Written problem -> Quote the data word for word from its beginning through the line containing "line at (314, 972): solid -> dashed", including that line. Leave the pictures out.

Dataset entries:
==================================================

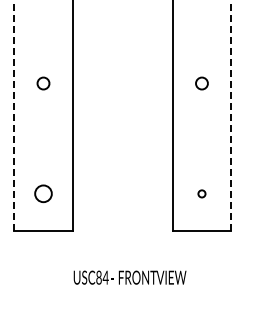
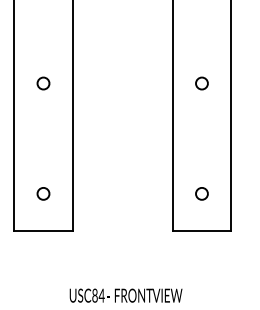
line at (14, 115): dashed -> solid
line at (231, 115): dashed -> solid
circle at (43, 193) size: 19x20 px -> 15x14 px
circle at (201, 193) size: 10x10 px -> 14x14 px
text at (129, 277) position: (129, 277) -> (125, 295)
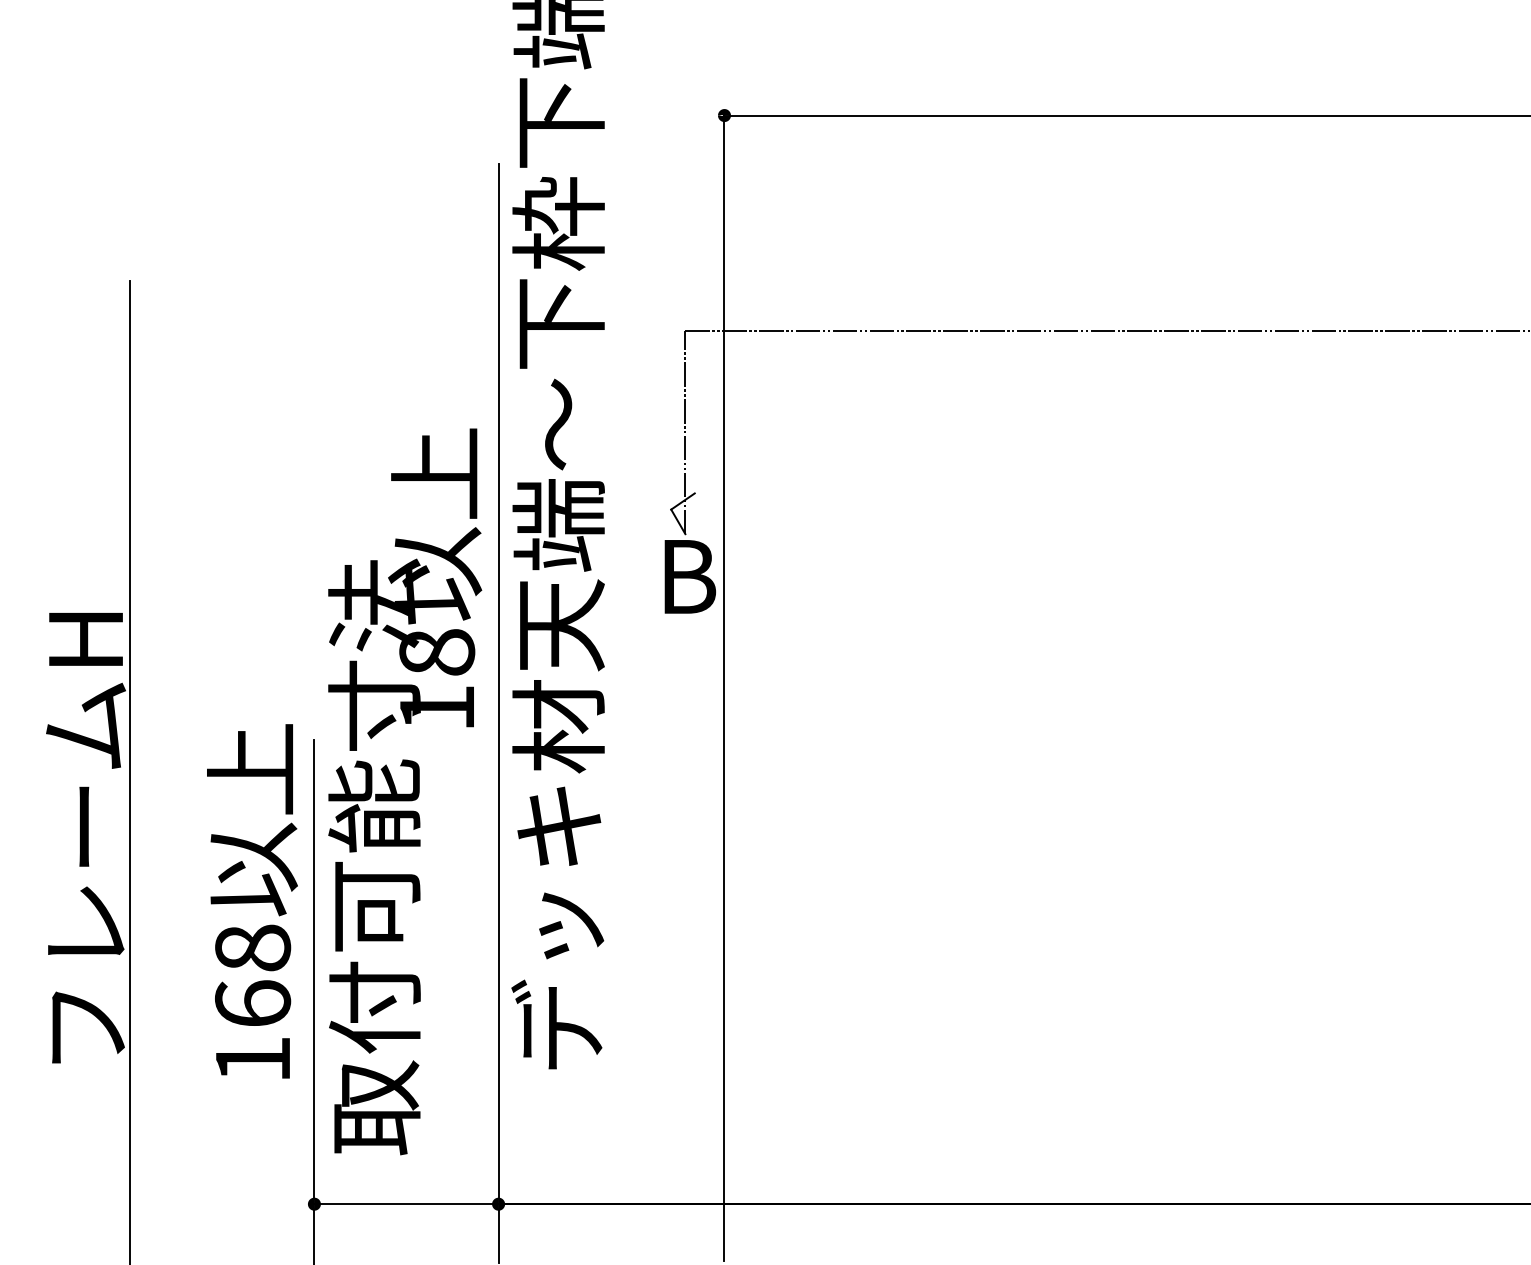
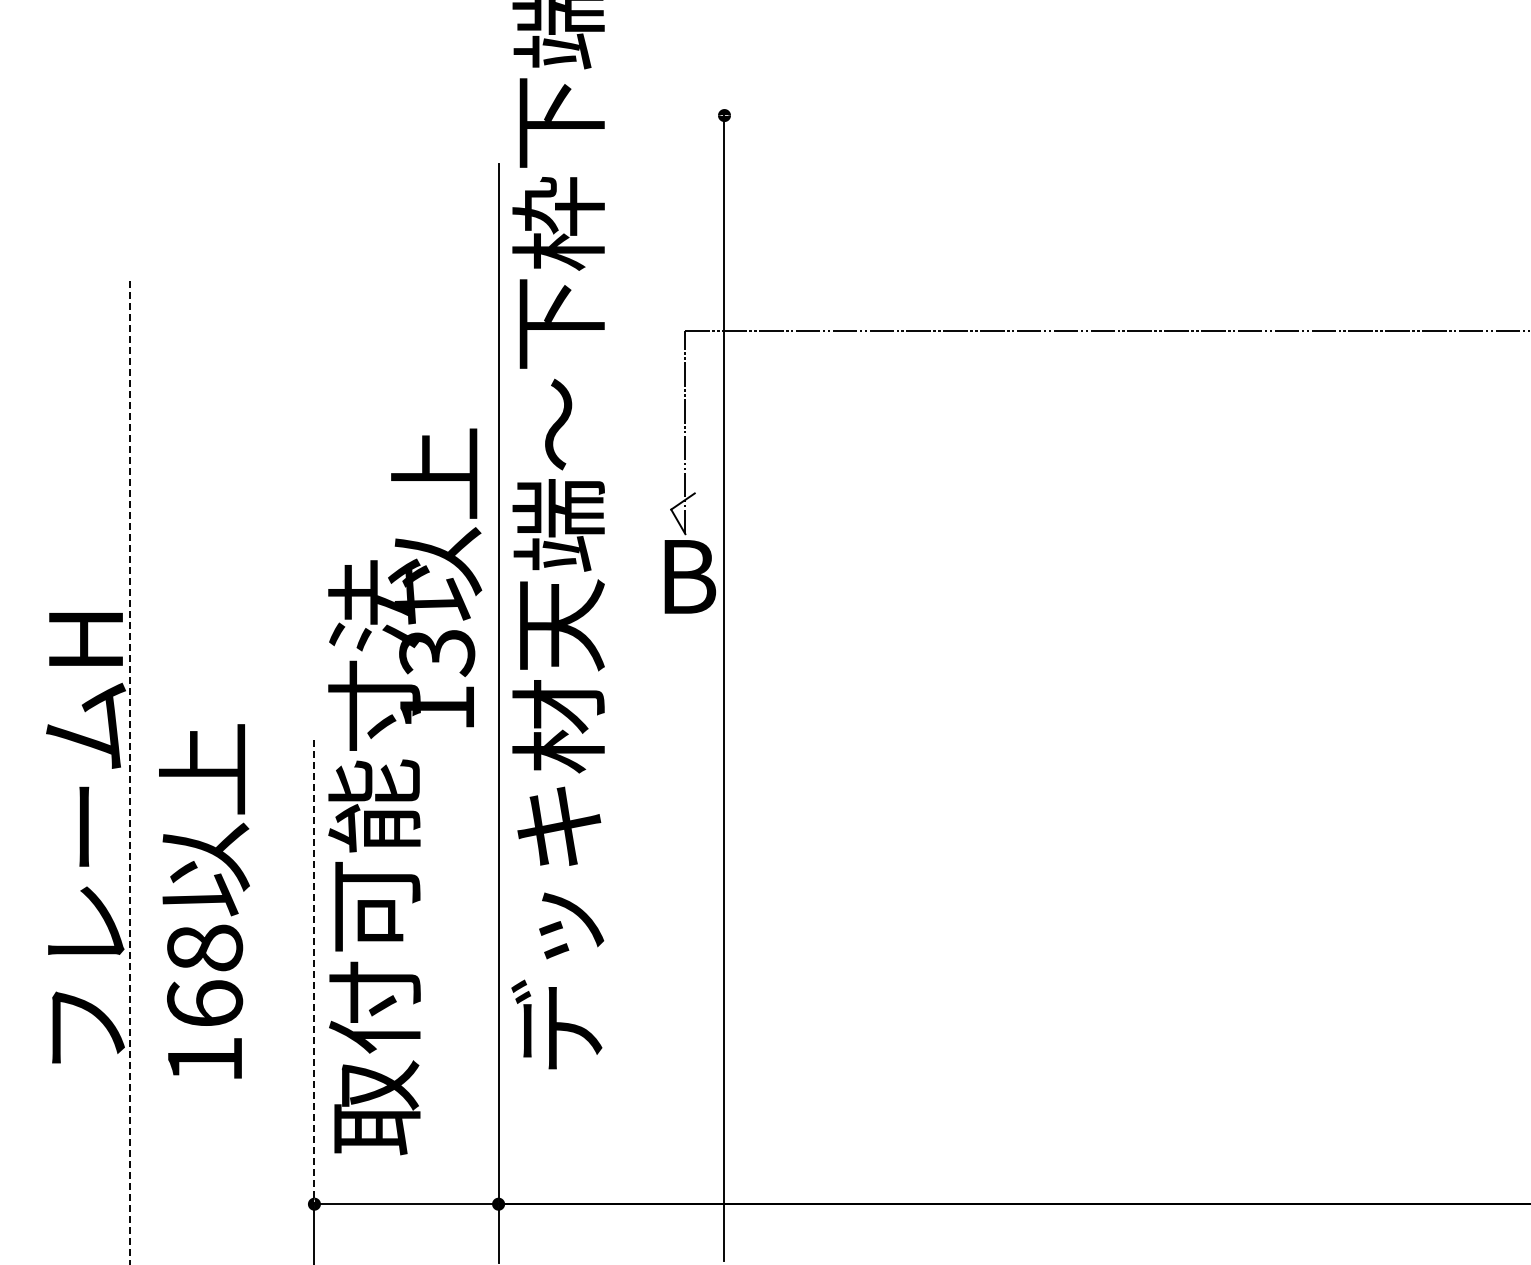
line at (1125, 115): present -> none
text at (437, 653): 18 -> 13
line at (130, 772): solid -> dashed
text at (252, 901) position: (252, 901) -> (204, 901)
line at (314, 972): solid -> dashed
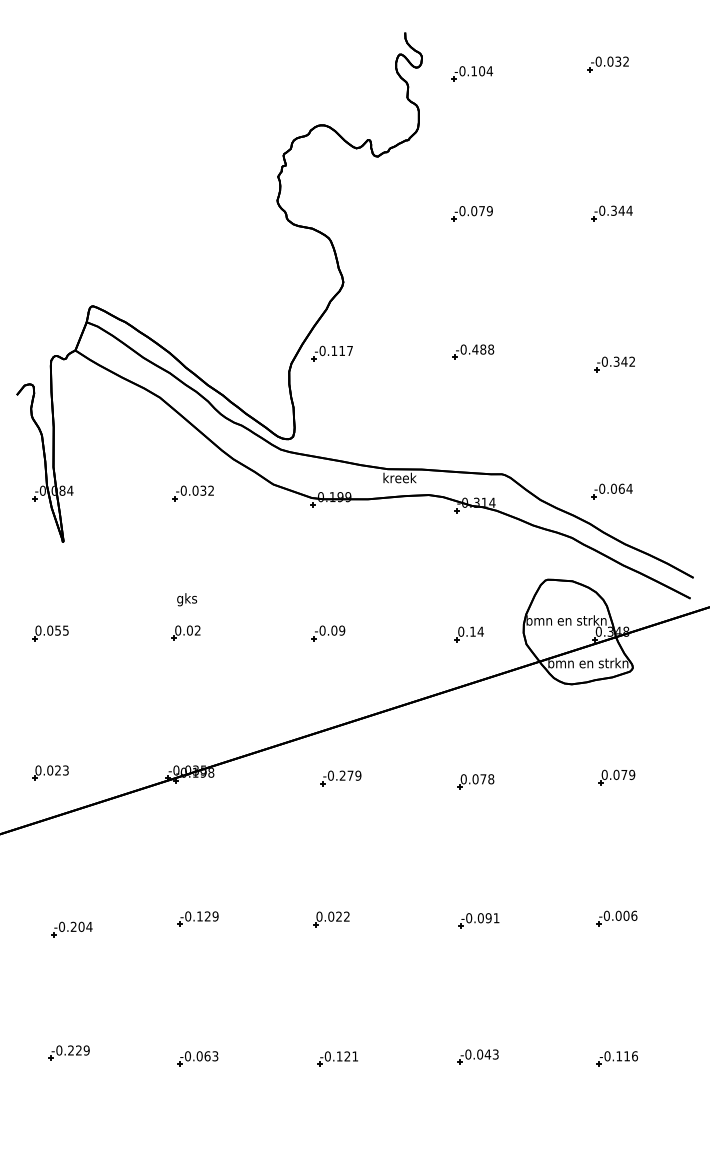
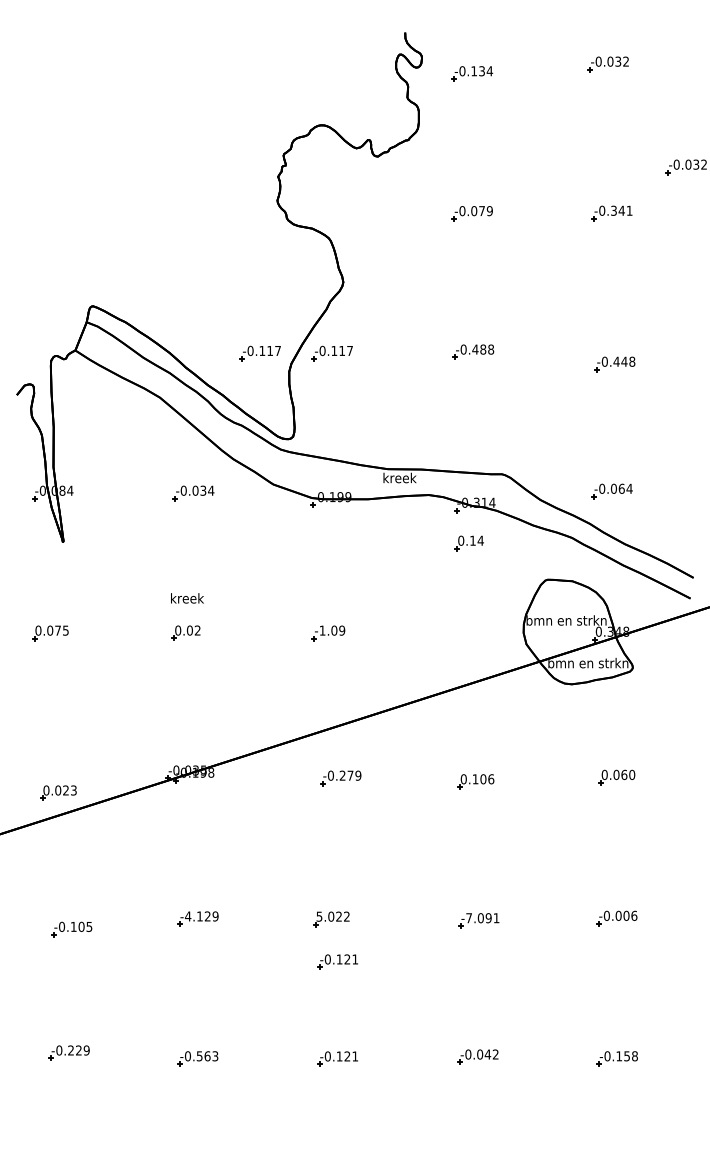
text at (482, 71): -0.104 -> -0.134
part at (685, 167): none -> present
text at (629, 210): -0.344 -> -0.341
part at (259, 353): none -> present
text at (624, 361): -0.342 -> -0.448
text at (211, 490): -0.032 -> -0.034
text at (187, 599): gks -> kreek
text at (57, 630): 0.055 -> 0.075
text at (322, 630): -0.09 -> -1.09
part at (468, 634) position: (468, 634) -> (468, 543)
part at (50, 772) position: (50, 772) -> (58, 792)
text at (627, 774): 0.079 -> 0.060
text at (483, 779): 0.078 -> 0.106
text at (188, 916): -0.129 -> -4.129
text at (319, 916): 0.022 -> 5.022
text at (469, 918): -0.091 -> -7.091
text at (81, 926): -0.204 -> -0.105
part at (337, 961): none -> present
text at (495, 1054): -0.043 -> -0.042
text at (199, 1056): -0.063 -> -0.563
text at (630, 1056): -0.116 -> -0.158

==================================================

Problem solution ->
line at (14, 115): dashed -> solid
line at (231, 115): dashed -> solid
circle at (43, 193) size: 19x20 px -> 15x14 px
circle at (201, 193) size: 10x10 px -> 14x14 px
text at (129, 277) position: (129, 277) -> (125, 295)
line at (1125, 115): present -> none
text at (437, 653): 18 -> 13
line at (130, 772): solid -> dashed
text at (252, 901) position: (252, 901) -> (204, 901)
line at (314, 972): solid -> dashed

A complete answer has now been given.